Quicksilver

ExecutableFileActions

An executable file [1] placed in ~/Library/Application Support/Quicksilver/Actions/ can be used to define an action.

The following is my current guess about how these actions work:

  1. If QS is instructed to execute a command whose action (second pane value) is an 'executable file action', the direct object (first pane value) is passed to the corresponding executable via argv
  2. If the running executable writes to STDOUT, the output becomes available via the command window as the value of the direct object (first pane)
  3. It may be necessary to restart QS once the file is added to the Actions directory before QS recognizes the file

AFAIU, actions of these sorts only handle string or file objects [2]. Also, it may be necessary to name the executable file w/ an appropriate file extension (e.g. .sh, .py, .pl, etc.)

[1] For example, a file which has been made executable by, say, applying chmod to it via Terminal.app (e.g. chmod 755 filename).

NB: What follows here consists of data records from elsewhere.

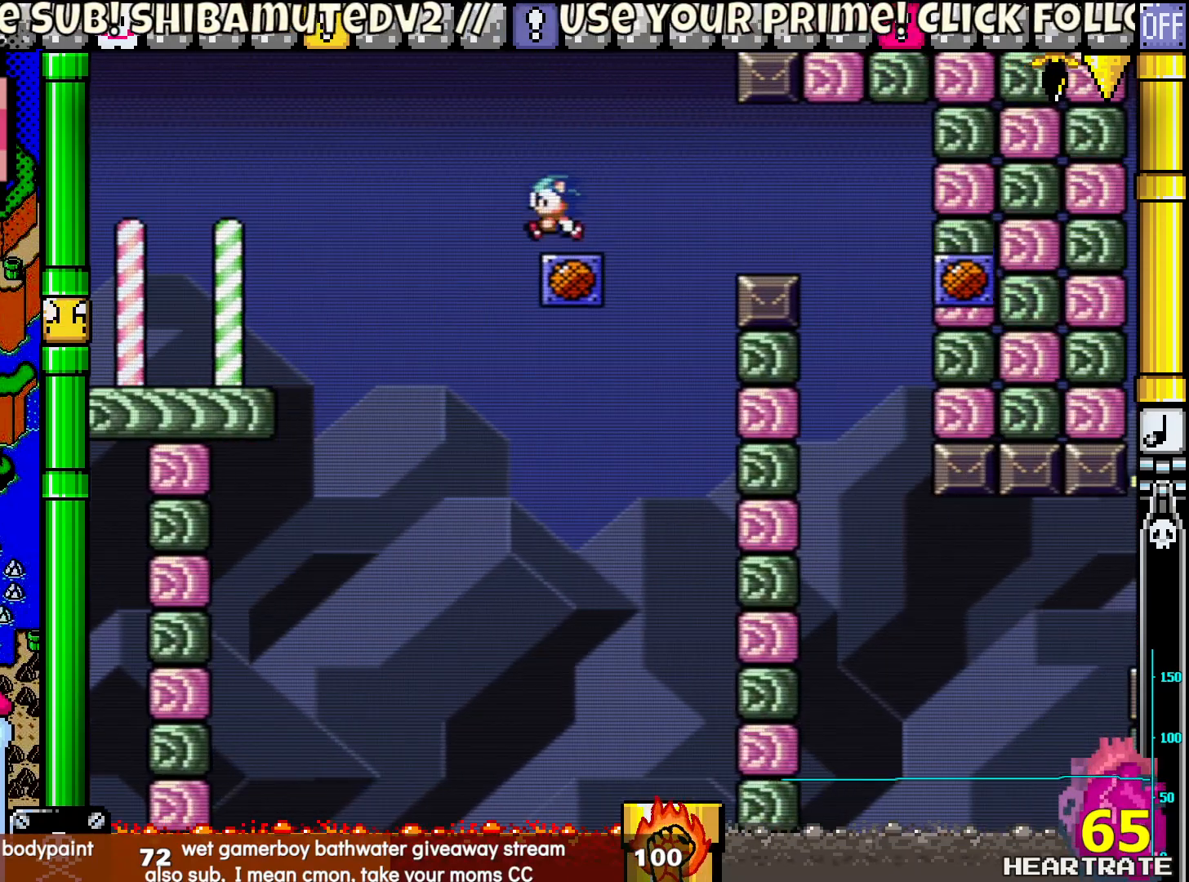
{"buttons": ["B", "Y", "DPAD_RIGHT"], "left_stick": "center", "right_stick": "center", "events": [[17, "DPAD_LEFT", "up"], [283, "DPAD_RIGHT", "down"], [500, "B", "down"]]}
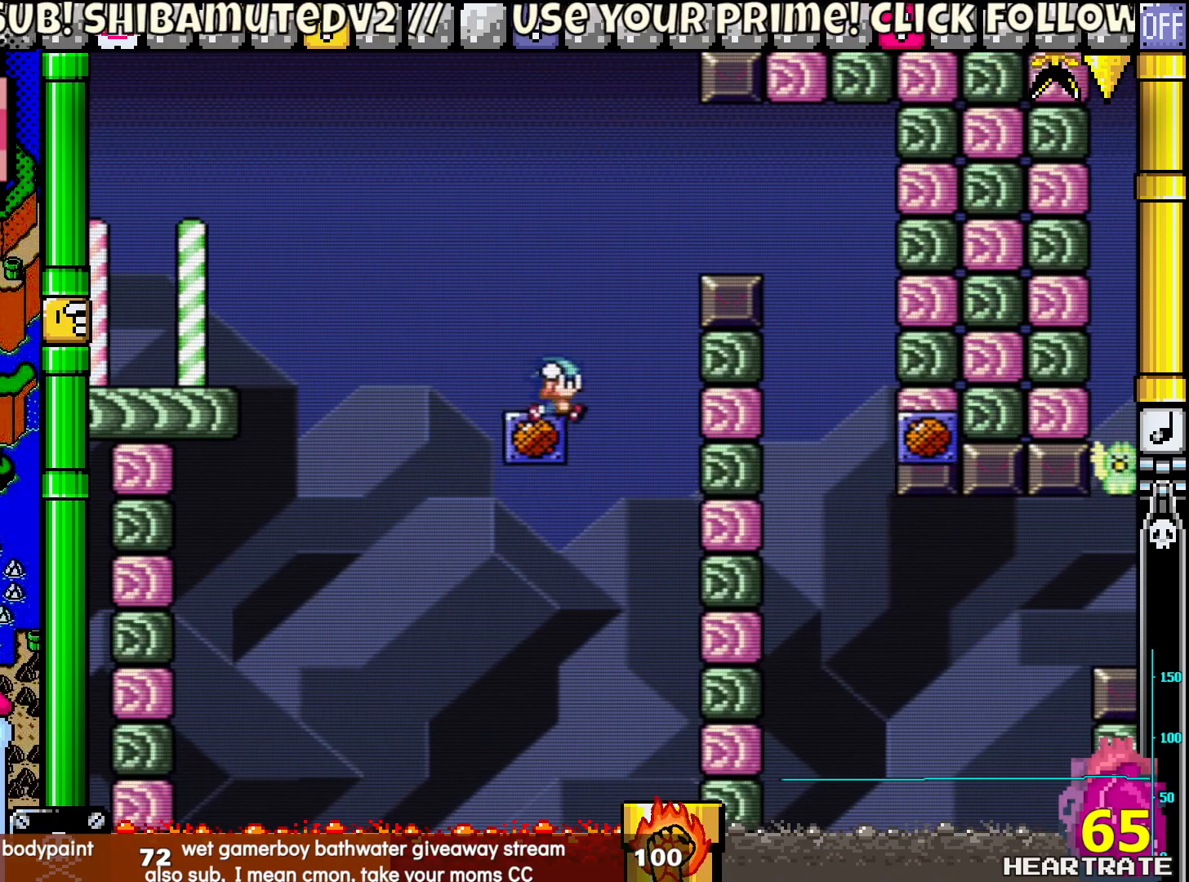
{"buttons": ["Y", "DPAD_RIGHT"], "left_stick": "center", "right_stick": "center", "events": [[267, "B", "up"]]}
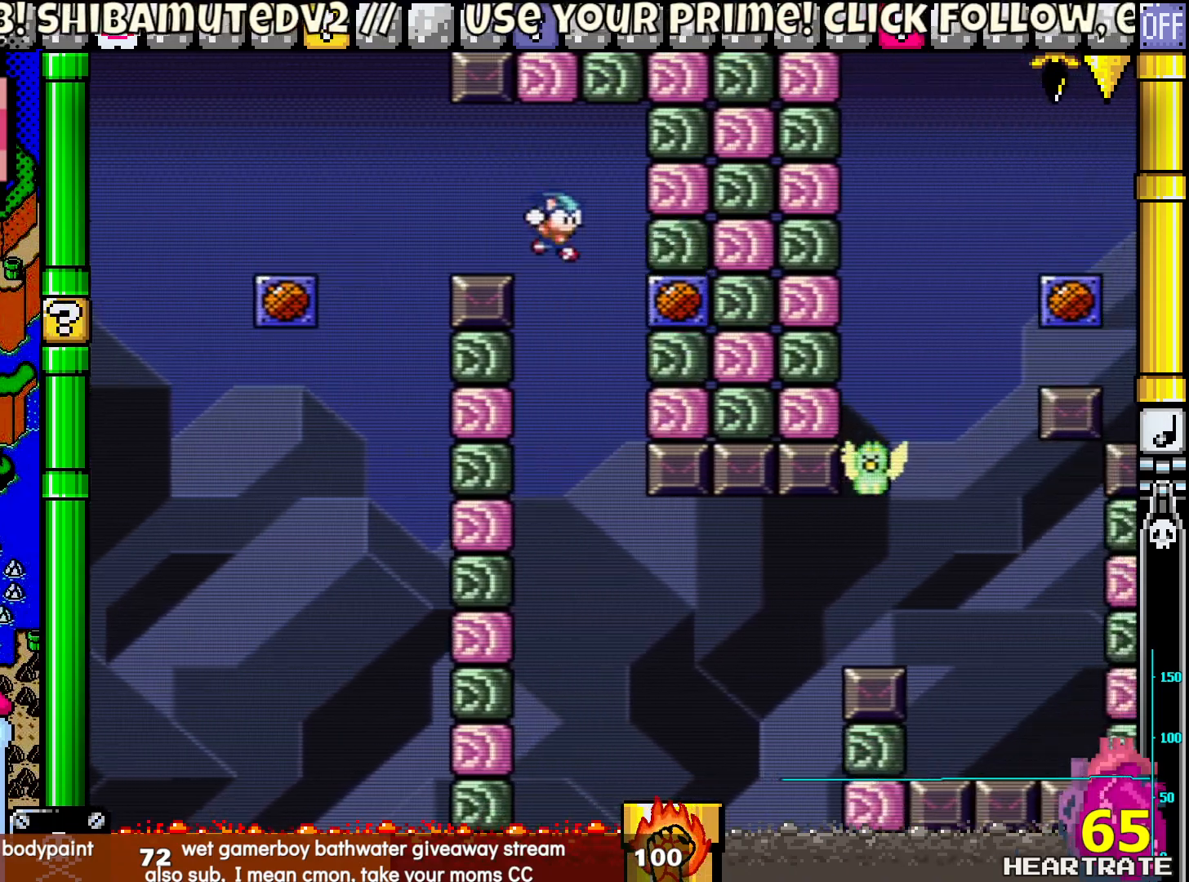
{"buttons": ["Y", "DPAD_LEFT"], "left_stick": "center", "right_stick": "center", "events": [[33, "DPAD_RIGHT", "up"], [50, "DPAD_LEFT", "down"], [50, "DPAD_UP", "down"], [183, "DPAD_LEFT", "up"], [200, "DPAD_RIGHT", "down"], [200, "DPAD_UP", "up"], [450, "DPAD_LEFT", "down"], [450, "DPAD_RIGHT", "up"]]}
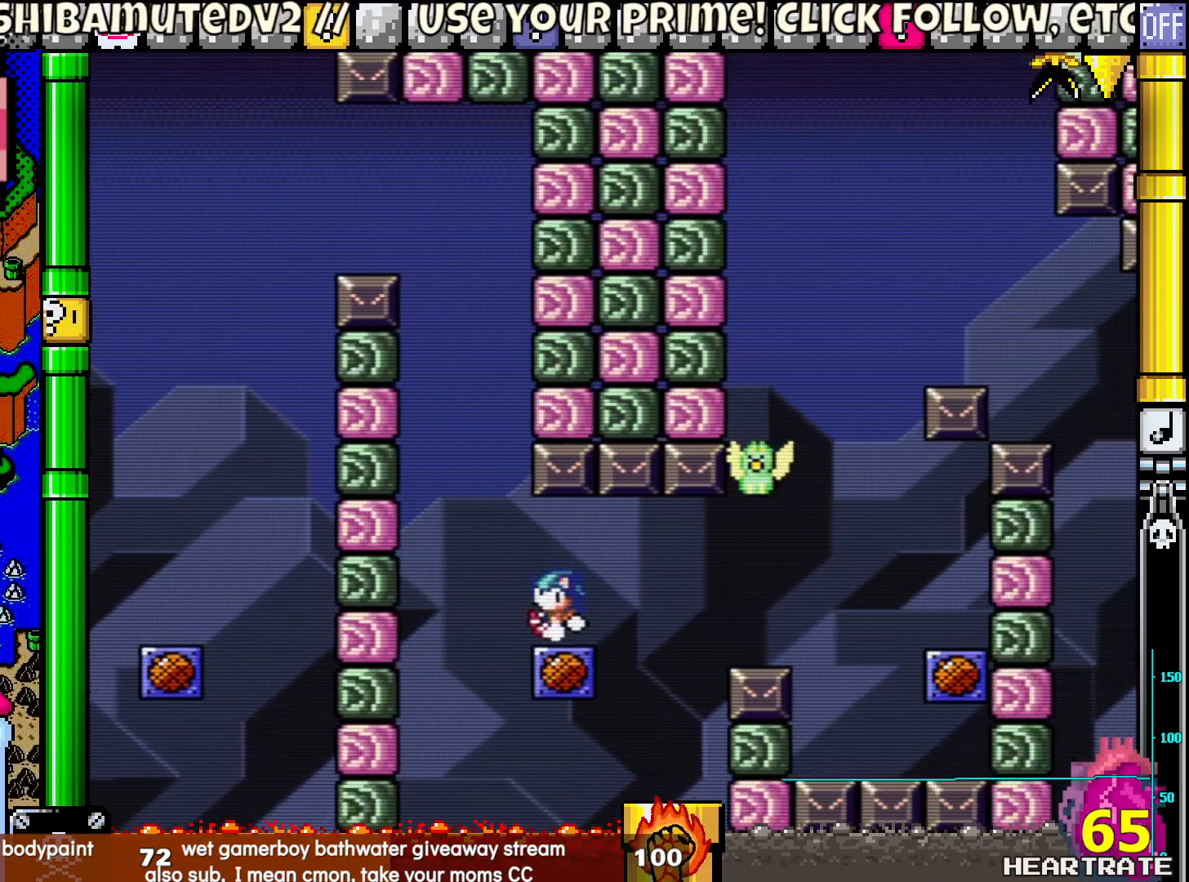
{"buttons": ["B", "Y", "DPAD_RIGHT"], "left_stick": "center", "right_stick": "center", "events": [[117, "DPAD_LEFT", "up"], [317, "DPAD_RIGHT", "down"], [500, "B", "down"]]}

[2] The comma trick also appears to work, although if using the comma trick, it appears that only a collection of things of the same type work -- i.e. if you try to "select" multiple things using the comma trick and they are not all of the same type, the action does not come up in the second pane. Note that URLs seem to be considered strings so you appear to be able to pass strings along with URLs.

Comments

!/usr/bin/env perl -w

confirms that both text and files get passed in via argv

open(OUT, '>>/path/to/quicksilver.log') or die('failed to open log file'); print OUT map("$_\n", 'ARGV:', @ARGV); print OUT "STDIN\n", <STDIN>, "\n"; print STDOUT "this is STDOUT\n";

Thanks for the confirmation. I also confirmed it for QS B51 (3800) and I intend to update the main text appropriately.